Il sale made in Italy diventi un prodotto di qualità tipico, una denominazione delle tante eccellenze Doc del patrimonio nazionale. E' la proposta lanciata dal Ceves, Centro studi dell'Osservatorio Economico dei Vini Effervescenti, nel precisare che l'Italia ha pochissimi sali che rientrano in un riconoscimento ufficiale, come l'Igp Antica Salina Nubia di Trapani e il presidio Slow Food del sale di Cerva a Cervia.
Troppo pochi a fronte di mare e miniere in grado di fornire almeno una dozzina di prodotti riconosciuti, disciplinati e certificati, ognuno con una sua caratteristica che potrebbero entrare di diritto tra le eccellenze a denominazione, un patrimonio di alta qualità da non disperdere.

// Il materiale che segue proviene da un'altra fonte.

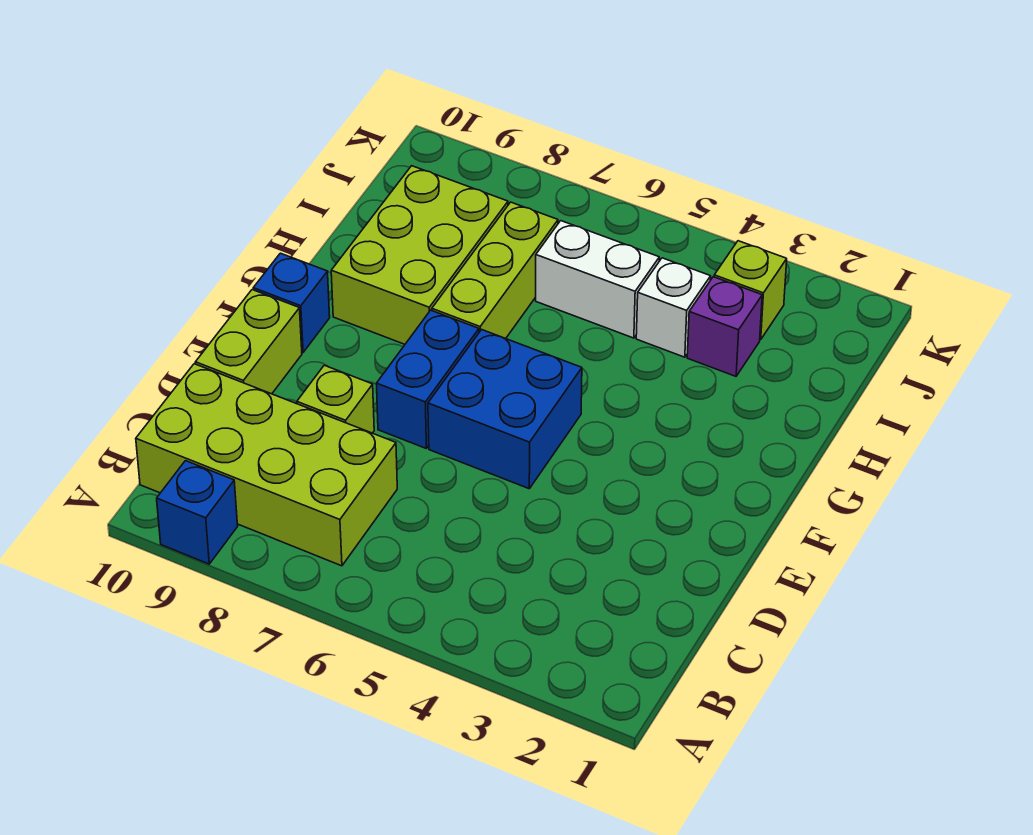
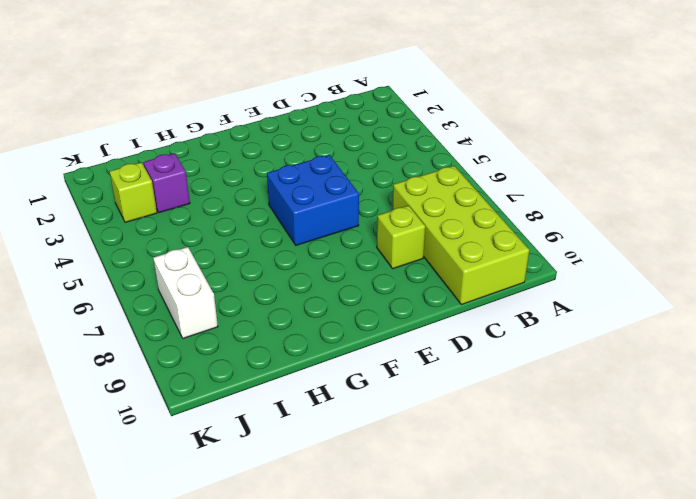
white brick J7:J8 level 1 -> white brick I5:I6 level 1
none -> blue brick A9 level 1
none -> lime brick D10:E10 level 1
none -> blue brick E7:F7 level 1

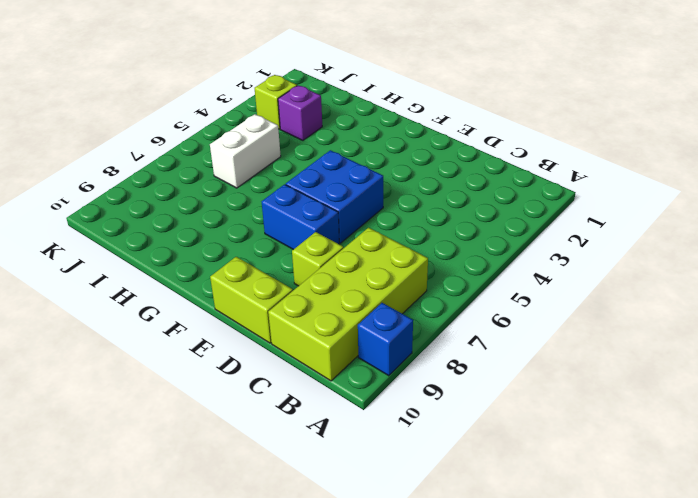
none -> blue brick F10 level 1
none -> lime brick G7:I7 level 1
none -> lime brick G8:I9 level 1

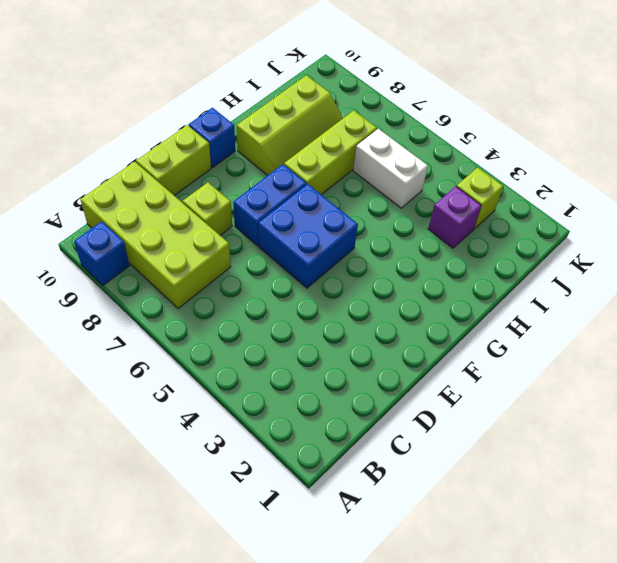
lime slope G8:I9 level 1 top 9 -> lime brick G8:I9 level 1
none -> white brick I4 level 1

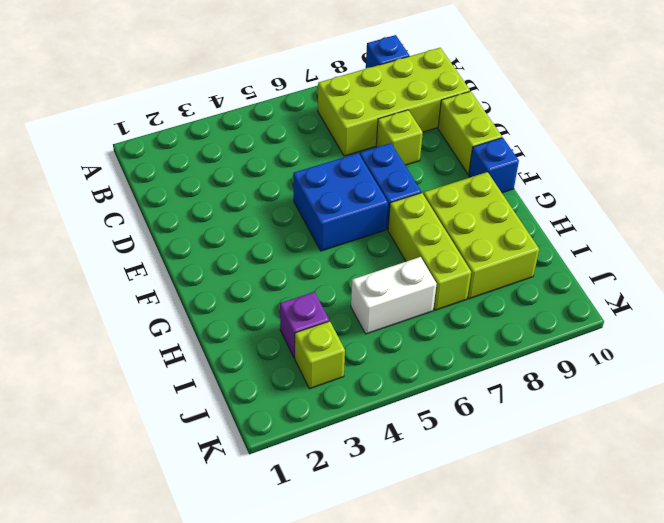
none -> white brick I4 level 1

"Non è possibile che 1 kg di sale del Sud di Londra, tra i più richiesti nei grandi ristoranti senza certificazione e tracciabilità, costi al consumatore 26-27 euro contro i 7 euro dell'Igp di Cervia", sottolinea il presidente del Centro studi Giampietro Comolli, che lancia un appello alla Coldiretti per una crociata a difesa di un sale tricolore che abbia in etichetta una sorta di carta d'identità con nome e cognome, e non sia più percepita come una commodity senza differenze qualitative compensate dal mercato.